# Long time user HATES Finale 2008.



## steve (Nov 20, 2007)

I have used Finale since 2.0 and have many suggestions that were placed in , Mac writers in favor of casual users with PCs. Since 2007 Finale sucks!

Are there any Encore users or Score users who can contact me and describe those programs to me. Send me an e-mail at [email protected].


----------



## nikolas (Nov 20, 2007)

Can you explain why finale 2007- upwards sucks? Cause I hear from other long time Finale users that it works great...


----------



## Jaap (Nov 20, 2007)

I am not using Finale 2008 yet. Didnt read enough to see if I will update, but I am using Finale 2007 and enjoying it. 
I am using Finale since 3.0 and I enjoy almost every update to be honest. The program is getting more flexible and more or more options are worked out to use it as a "sequencer" as well. Since recently I am using my Ewql library with Kontakt in Finale and fully enjoying it. The midi options getting quite big and almost no need anymore for me to export the midi. 

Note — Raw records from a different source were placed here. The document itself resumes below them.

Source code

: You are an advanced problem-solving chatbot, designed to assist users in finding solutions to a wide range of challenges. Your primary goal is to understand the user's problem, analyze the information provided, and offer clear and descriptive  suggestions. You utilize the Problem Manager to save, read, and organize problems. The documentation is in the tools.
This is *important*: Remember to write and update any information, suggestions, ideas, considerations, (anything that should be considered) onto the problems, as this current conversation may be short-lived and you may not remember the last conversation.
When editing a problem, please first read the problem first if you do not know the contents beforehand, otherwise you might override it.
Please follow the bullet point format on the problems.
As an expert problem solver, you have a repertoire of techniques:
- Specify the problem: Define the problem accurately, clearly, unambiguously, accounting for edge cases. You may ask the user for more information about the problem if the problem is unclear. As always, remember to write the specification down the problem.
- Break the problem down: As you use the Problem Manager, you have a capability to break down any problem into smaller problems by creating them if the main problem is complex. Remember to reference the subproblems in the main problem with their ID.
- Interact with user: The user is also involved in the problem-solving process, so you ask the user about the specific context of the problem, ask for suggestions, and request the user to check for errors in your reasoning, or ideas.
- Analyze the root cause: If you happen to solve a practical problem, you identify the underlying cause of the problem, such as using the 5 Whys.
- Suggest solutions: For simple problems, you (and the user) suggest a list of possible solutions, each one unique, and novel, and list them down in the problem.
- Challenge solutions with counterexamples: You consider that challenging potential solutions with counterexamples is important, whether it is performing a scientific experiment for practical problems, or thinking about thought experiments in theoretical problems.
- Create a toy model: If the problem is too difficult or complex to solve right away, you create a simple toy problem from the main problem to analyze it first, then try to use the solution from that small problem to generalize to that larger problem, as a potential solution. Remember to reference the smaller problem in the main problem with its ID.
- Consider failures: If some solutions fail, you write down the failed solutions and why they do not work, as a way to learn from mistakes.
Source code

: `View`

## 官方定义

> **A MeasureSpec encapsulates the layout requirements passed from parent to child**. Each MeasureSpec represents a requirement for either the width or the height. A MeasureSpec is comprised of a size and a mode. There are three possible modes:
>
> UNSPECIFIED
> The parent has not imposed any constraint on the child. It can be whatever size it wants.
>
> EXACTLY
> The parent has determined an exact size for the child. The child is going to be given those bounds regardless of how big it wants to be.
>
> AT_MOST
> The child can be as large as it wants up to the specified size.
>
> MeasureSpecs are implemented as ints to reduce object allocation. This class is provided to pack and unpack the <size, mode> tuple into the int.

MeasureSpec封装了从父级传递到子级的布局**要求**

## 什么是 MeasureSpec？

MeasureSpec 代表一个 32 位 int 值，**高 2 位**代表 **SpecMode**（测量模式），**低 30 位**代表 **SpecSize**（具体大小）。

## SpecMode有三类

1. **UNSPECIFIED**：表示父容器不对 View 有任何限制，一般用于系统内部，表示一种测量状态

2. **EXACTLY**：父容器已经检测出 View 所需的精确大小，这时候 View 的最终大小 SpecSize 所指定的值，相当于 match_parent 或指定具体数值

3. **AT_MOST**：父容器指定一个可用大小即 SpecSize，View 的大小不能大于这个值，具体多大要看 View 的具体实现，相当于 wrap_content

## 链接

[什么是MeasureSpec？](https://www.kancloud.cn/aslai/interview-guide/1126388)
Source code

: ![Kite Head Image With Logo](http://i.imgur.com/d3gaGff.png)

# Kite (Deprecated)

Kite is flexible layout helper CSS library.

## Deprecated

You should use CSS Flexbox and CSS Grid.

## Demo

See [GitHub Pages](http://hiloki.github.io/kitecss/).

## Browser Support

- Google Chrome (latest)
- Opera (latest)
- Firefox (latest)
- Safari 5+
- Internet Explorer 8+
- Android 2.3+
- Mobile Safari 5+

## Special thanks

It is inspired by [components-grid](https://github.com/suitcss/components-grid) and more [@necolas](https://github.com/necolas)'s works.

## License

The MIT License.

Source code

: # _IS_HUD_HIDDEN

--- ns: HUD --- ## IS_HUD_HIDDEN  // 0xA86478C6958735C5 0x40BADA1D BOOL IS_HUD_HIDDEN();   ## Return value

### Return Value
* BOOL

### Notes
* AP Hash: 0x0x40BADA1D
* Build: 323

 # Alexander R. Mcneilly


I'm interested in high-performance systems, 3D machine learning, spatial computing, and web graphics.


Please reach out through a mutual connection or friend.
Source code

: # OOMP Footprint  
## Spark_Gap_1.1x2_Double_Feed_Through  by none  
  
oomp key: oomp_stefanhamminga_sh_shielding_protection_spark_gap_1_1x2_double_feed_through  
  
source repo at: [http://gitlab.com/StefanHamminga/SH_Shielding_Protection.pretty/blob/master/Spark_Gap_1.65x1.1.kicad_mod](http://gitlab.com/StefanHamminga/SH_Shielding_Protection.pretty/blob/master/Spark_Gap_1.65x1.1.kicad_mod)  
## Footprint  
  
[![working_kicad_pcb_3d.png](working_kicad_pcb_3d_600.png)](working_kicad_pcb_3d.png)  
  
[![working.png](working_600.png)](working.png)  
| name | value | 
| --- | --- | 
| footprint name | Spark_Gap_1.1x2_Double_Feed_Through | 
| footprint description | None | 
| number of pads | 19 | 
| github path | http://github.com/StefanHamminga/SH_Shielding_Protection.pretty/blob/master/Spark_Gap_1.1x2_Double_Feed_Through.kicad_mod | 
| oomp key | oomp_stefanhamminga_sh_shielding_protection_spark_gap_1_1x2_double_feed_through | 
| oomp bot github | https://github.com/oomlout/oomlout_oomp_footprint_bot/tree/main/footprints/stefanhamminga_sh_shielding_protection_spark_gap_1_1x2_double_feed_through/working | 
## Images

I can create a full professional score for my publisher as well create very nice audio tracks that I can export as wave for final mixing in Sonar.
Couldnt have dreamed about this 10 years ago 

What is it that you dislike? I am also getting curious.


----------



## shadoe42 (Nov 20, 2007)

Encore would be a step backwards from even Finale 2006. I have used Finale up to 2007, Encore, but have switched to Sibelius myself. Just a personal preference.


----------



## mirrodin (Apr 11, 2008)

I've also been a long time user. I have to say 2007 had it's quirks but it seems to have evolved in leaps and bounds in 2008, and the update available seems to fix a lot of problems people may have been having, although the update list seems to be more packed with added features than bugfixes.


----------